--- MATERIAL PROVIDED Enclosed Below ---
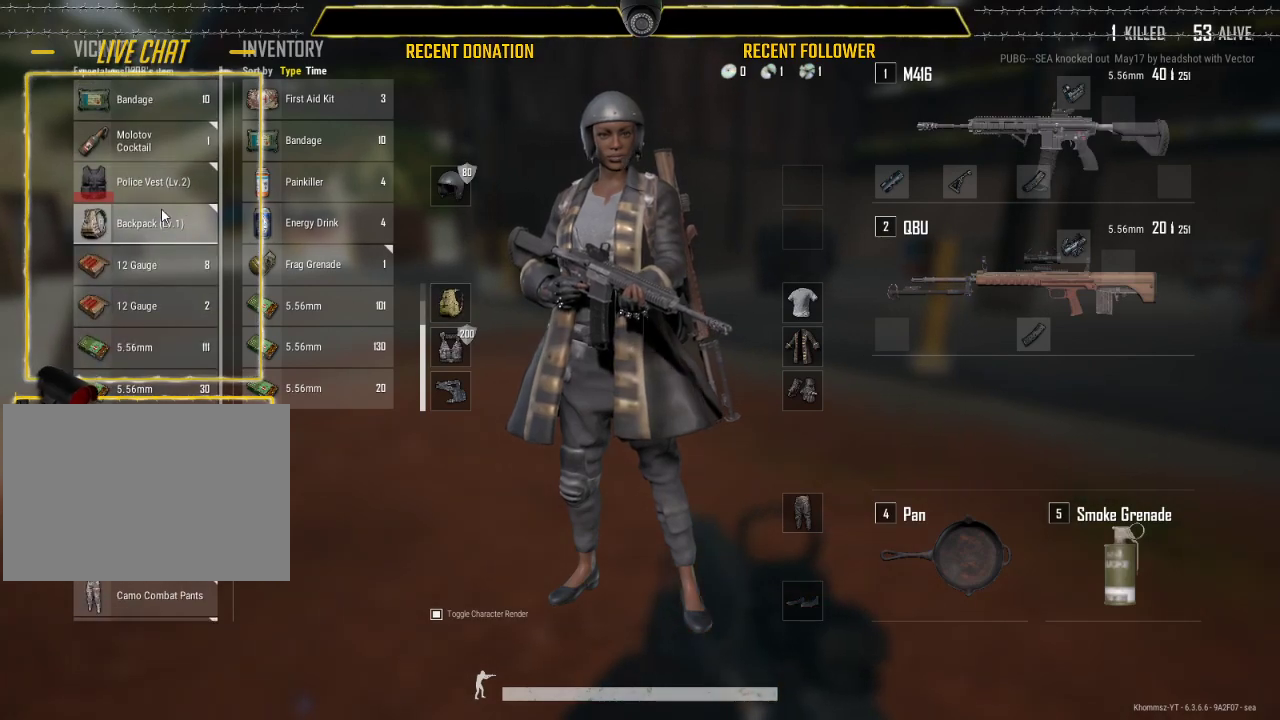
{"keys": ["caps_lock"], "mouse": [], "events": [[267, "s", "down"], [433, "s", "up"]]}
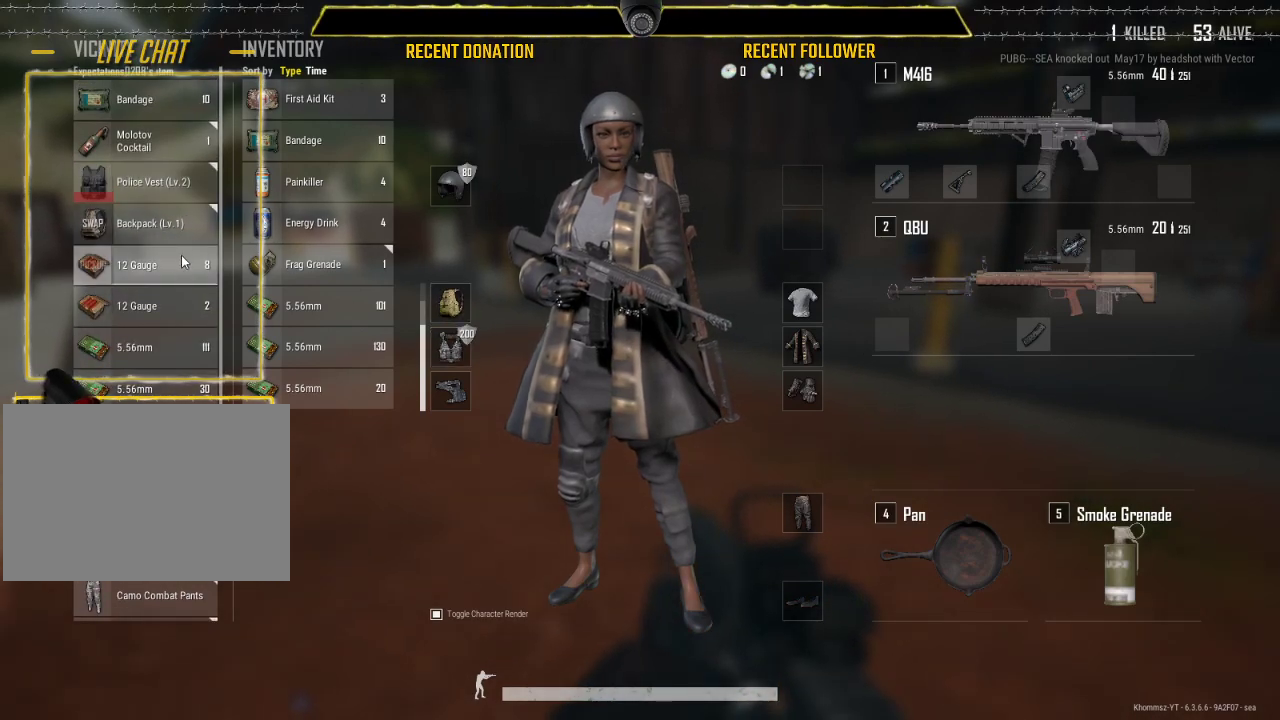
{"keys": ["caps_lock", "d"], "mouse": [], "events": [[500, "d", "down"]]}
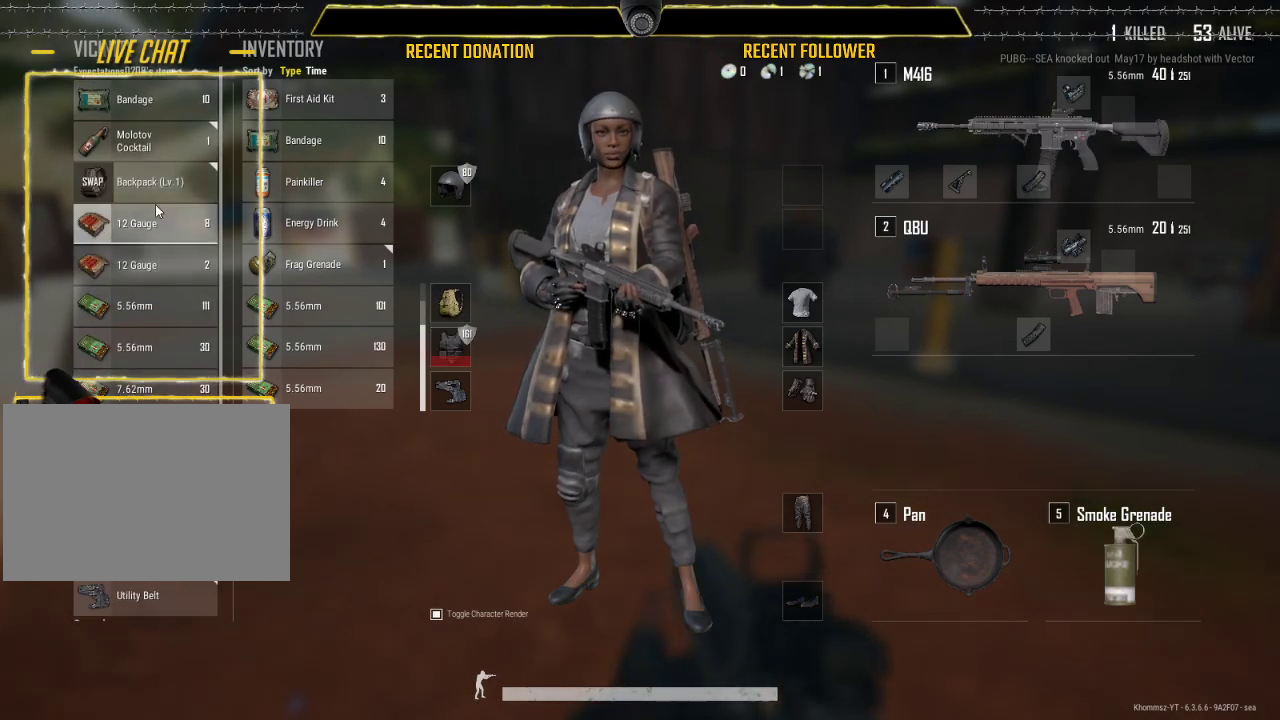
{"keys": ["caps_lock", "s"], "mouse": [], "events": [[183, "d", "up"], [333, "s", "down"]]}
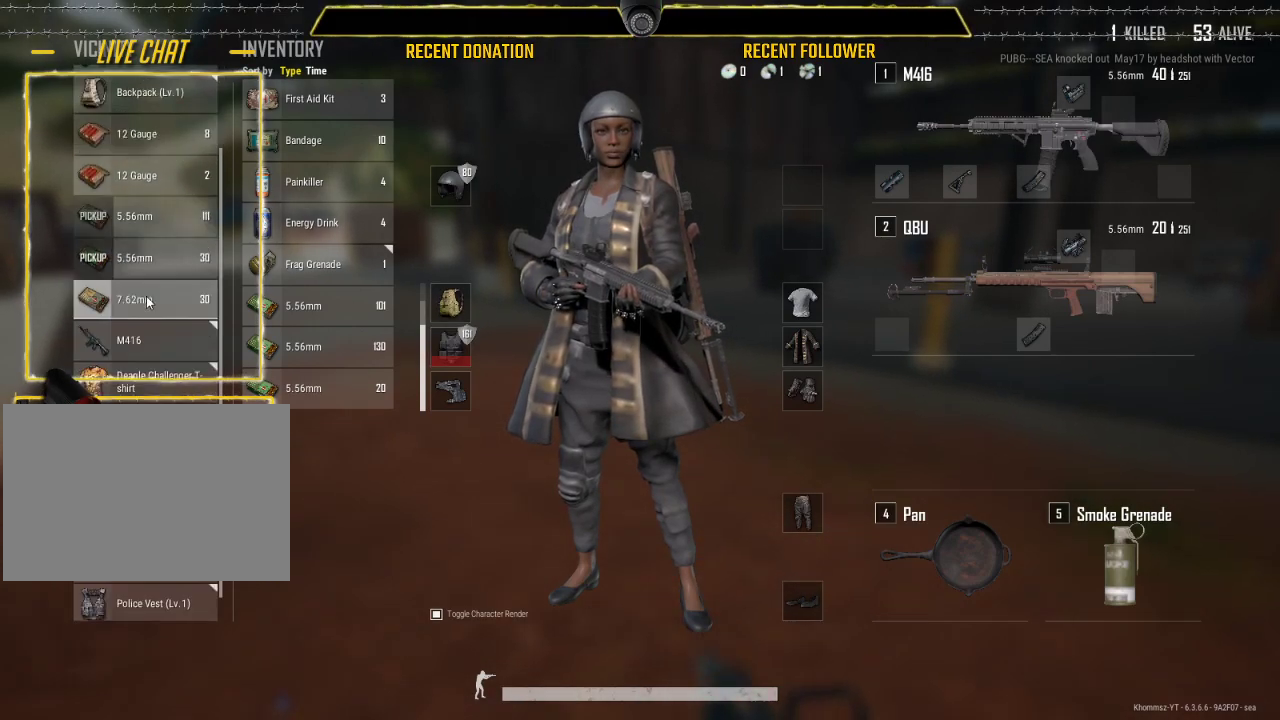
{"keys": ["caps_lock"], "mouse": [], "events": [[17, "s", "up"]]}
--- End of Enclosed MATERIAL PROVIDED ---
# WHAT YOU WILL DO
An exact transcript of the listing is needed, free of pictures.

# ANSWER BELOW
{"keys": ["caps_lock"], "mouse": [], "events": [[267, "s", "down"], [433, "s", "up"]]}
{"keys": ["caps_lock", "d"], "mouse": [], "events": [[500, "d", "down"]]}
{"keys": ["caps_lock", "s"], "mouse": [], "events": [[183, "d", "up"], [333, "s", "down"]]}
{"keys": ["caps_lock"], "mouse": [], "events": [[17, "s", "up"]]}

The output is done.